Lors de notre entretien préalable du 30 mars dernier, vous n’avez reconnu aucun de ces faits, indiquant ne pas vous en souvenir. Pour vous justifier vous avez simplement indiqué manquer de temps pour réaliser les différentes tâches (…) ».
M. X devant la cour, affirme que le non-respect des procédures était lié à une surcharge de travail et que l’employeur a monté en épingle des éléments que sa supérieure hiérarchique directe, Mme Y, n’avait pas cru bon devoir relever comme étant constitutifs d’une faute.
Les témoignages de Mme A et Z et de M. B permettent de tenir pour acquis que M. X était très négligent s’agissant du respect des procédures et dissimulait ses carences et retards à son employeur. Il avait déjà été mis en garde à ce propos lors d’un entretien du 1er août 2016 à propos d’une difficulté rencontrée le 28 juillet précédent et des recommandations lui avaient été faites pour en éviter le renouvellement. Mme Y, qui n’est pas sa supérieure hiérarchique directe contrairement à ce qu’il prétend, n’écrit pas le contraire puisqu’à aucun moment elle ne conteste la légitimité du licenciement et ne prend la défense du salarié s’agissant du respect des consignes.
La liste de ses attributions établie par un ancien employé commercial de la société ne suffit pas à démontrer l’existence d’une surcharge de travail susceptible d’expliquer un tel comportement, surcharge dont au demeurant il ne s’est jamais plaint y compris lors de son suivi individuel d’activité et lors de l’entretien de recadrage du 1er août 2016.
Ces fautes, manque de courtoisie et de solidarité à l’égard de collègues mais surtout mauvaise volonté à exécuter les consignes et dissimulations de ses retards, constituent des fautes ne permettant pas le maintien du salarié dans l’entreprise.
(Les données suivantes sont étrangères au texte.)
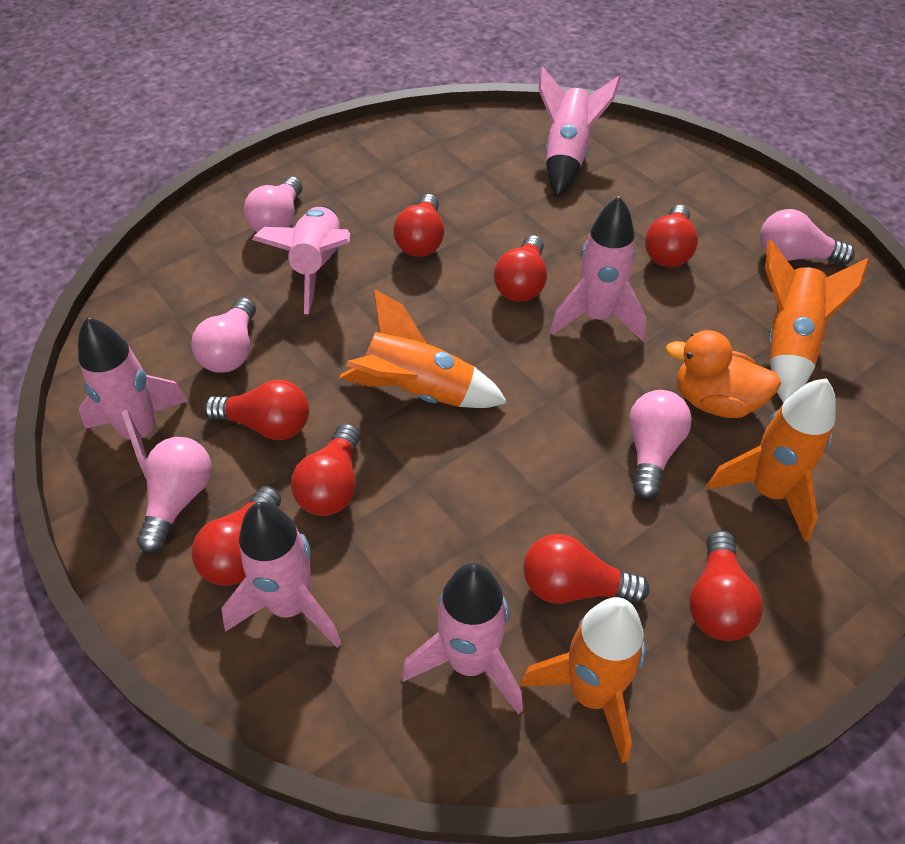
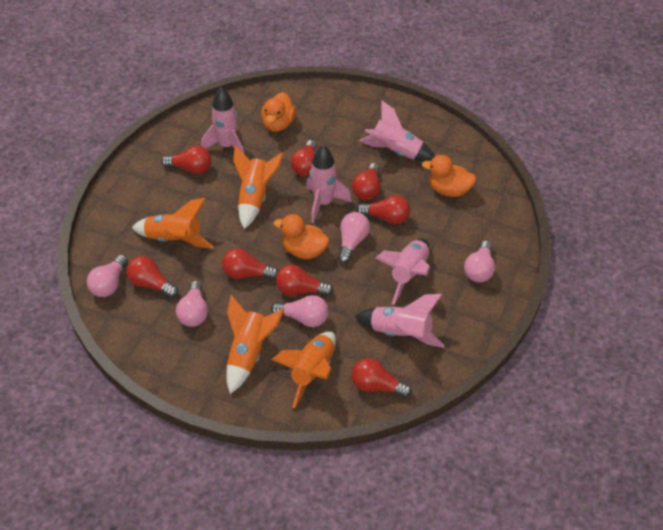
orange duck: [665,330,781,418] = 1 -> [261,92,296,132] [273,214,329,259] [422,155,477,197] = 3
pink rocket: [78,317,188,480] [221,502,342,648] [252,206,350,314] [402,563,523,714] [539,66,621,197] [550,196,646,342] = 6 -> [201,87,244,154] [306,145,352,223] [355,294,445,348] [360,100,435,162] [375,239,430,305] = 5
Le jugement sera donc également infirmé en ce qu’il a dit que le licenciement était dépourvu de cause réelle et sérieuse et a condamné en conséquence la société au paiement de diverses sommes.
Sur les demandes accessoires
Il serait inéquitable de laisser à la charge de la société l’intégralité des sommes exposées pour sa défense, M. X sera donc condamné à lui verser la somme indiquée au dispositif sur le fondement de l’article 700 du code de procédure civile.
Perdant le procès, il sera également condamné aux dépens.
PAR CES MOTIFS
LA COUR
Infirme le jugement sauf en ce qu’il a fixé le salaire brut mensuel du salarié à la somme de 1 620 euros,
Statuant à nouveau et y ajoutant,
Dit que le licenciement de M. X est justifié par une cause réelle et sérieuse,
Déboute M. X de l’intégralité de ses demandes,
Le condamne à payer à la société Fécamp distribution la somme de 1 200 euros sur le fondement de l’article 700 du code de procédure civile,
Le condamne aux dépens de première instance et d’appel.